==== Dataset content
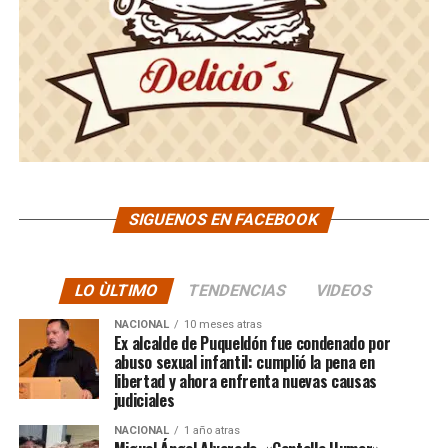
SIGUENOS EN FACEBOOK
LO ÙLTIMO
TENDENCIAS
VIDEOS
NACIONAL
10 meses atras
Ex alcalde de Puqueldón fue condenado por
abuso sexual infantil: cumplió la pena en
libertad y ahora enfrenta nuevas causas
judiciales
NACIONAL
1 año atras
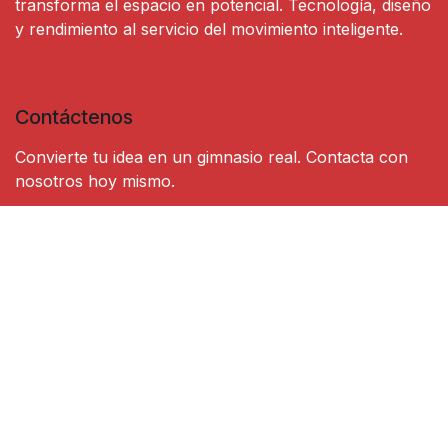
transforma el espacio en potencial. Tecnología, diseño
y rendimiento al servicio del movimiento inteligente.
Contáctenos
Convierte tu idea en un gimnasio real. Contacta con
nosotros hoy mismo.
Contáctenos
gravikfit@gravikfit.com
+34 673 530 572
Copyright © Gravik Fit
========
==== Dataset content
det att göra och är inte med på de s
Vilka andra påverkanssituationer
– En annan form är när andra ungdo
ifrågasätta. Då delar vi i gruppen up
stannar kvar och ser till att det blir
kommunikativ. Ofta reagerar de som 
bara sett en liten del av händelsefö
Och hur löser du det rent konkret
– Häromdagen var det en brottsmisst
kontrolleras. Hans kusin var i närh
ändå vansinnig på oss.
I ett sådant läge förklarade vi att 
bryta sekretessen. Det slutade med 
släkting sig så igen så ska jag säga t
========
--- Problem to work on ---
In the rows from the line containing "transforma el espacio" through the line containing "Copyright © Gravik Fit", replace "Contáctenos" with "Escríbenos" and write those lines out again, leaving everything else unchanged.

--- Response to this exercise ---
transforma el espacio en potencial. Tecnología, diseño
y rendimiento al servicio del movimiento inteligente.
Escríbenos
Convierte tu idea en un gimnasio real. Contacta con
nosotros hoy mismo.
Escríbenos
gravikfit@gravikfit.com
+34 673 530 572
Copyright © Gravik Fit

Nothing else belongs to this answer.